When gradients flow backward through attention, the processing of each token gets updated based on how useful it was as context for all the queries that attended to it and for predicting the very next token. For most tokens, this means the next few dozen tokens in the sequence all contribute - that’s a plausible window where attention weights are substantial.
So a token at position 10 receives loss signals from:
Predicting token 11 (the “next token” signal)
Being attended to by tokens 11, 12, 13... up to maybe token 30 and contributing to their predictions
Contributing to representations in tokens 11…30 that are attended to by tokens 12…50.
Etc.
That’s a number of gradient signals about “how should you represent yourself to be useful context” for every one signal about “what should you predict next.” The attention is weighted, so these signals may not be as strong, but their numerosity could make up for their weakness.
Some tokens surely get even more retrospective signal - important nouns, the subjects of sentences, key entities, perhaps final punctuation - these might be heavily attended to by tokens 50 or 100 positions later. These tokens would make more sense to optimize as long-term context.
Even for semantically simple tokens that only matter locally, they’re still getting an order of magnitude more “be good context” signal than “predict immediate next token” signal.
The exact ratio varies, but the structural fact remains: attention ensures that much of the gradient signal is about context provision, not just prediction.
What Are We Really Training?
If you wanted to literally train a “next token predictor,” we might opt for a simpler architecture: process the context, output a prediction, and backpropagate loss just over the mechanisms that consume that context, not the mechanisms that generate that context. The backward pass would update parameters based on “you saw context X and should have predicted Y.” This likely wouldn’t actually do too well at predicting text. It could never accumulate the context it would need to make a smart prediction at the final token.
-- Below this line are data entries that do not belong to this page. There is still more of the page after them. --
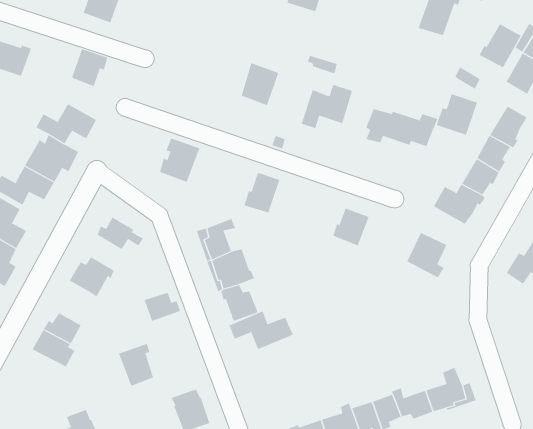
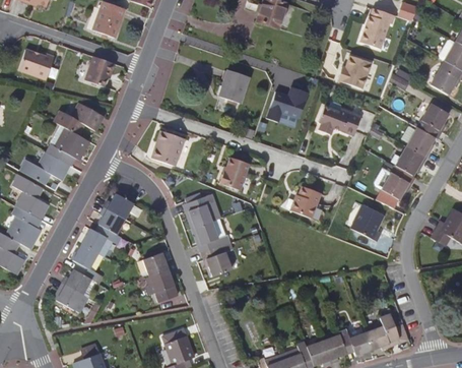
building: [479,24,521,68] -> none
building: [436,93,478,135] -> [338,55,372,88]
building: none -> [100,206,125,234]
building: none -> [73,243,98,280]
building: [229,311,293,350] -> none
building: [118,343,154,387] -> [148,267,177,302]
Transformers update both mechanisms at once. The attention mechanism ensures that during training, every token is being optimized not only for what it should predict, but also for how it should participate in the prediction of everything downstream from it.
We might instead think of models as built to be future token predictors rather than next token predictors. But this is a vague gloss that misses out on something important. Each token learns to represent itself in whatever way makes it most useful for the predictions that will follow. Models are primarily optimized to provide good context for future predictions.
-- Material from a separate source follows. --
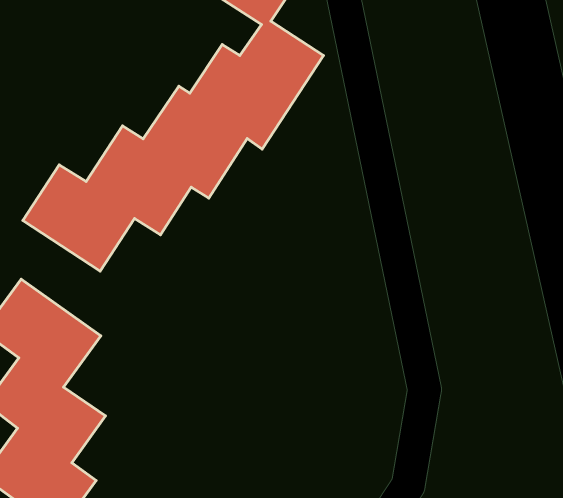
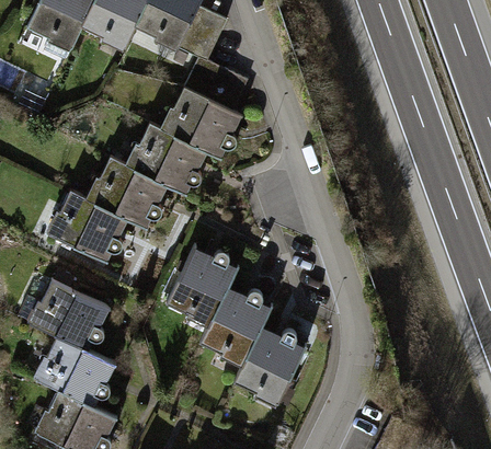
building: none -> [167,245,307,407]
The model must also make immediate next-token predictions using these same representations. It has to do short-term prediction with machinery that’s been optimized simultaneously for long-term context provision.
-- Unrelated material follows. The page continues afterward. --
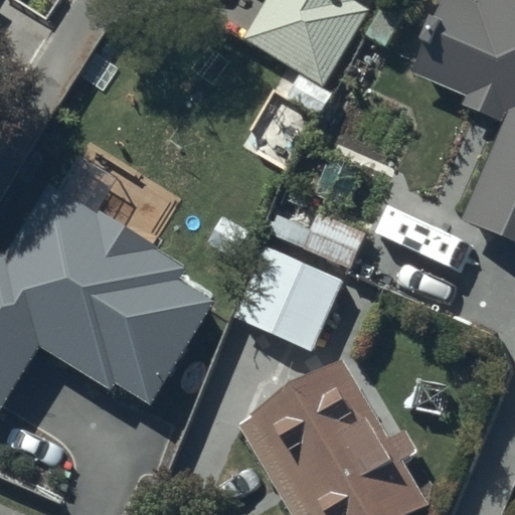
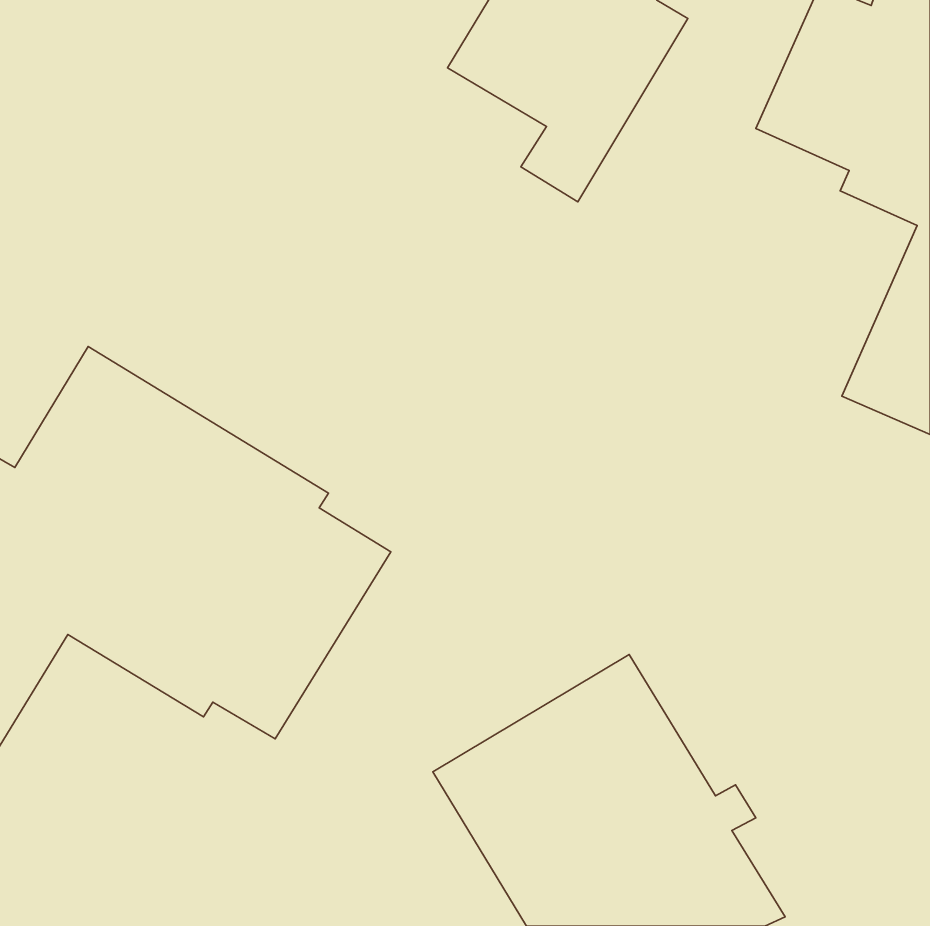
building: [237,245,342,347] -> none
This creates an interesting dynamic:
Context Pressure: Represent the conversational context up to now so that 5-20 tokens from now, the model can make good predictions
Prediction Pressure: Predict the very next token as well as you can with whatever representation you’ve built
This reframing suggests why models can be:
Excellent at tasks requiring medium-range coherence
Quite cognitively flexible: able to follow conversations that veer in different directions
Capable of generalizing beyond pure prediction
The next token is the measure, but context quality over the next few dozen tokens may be what training on the prediction loss predominantly optimizes for.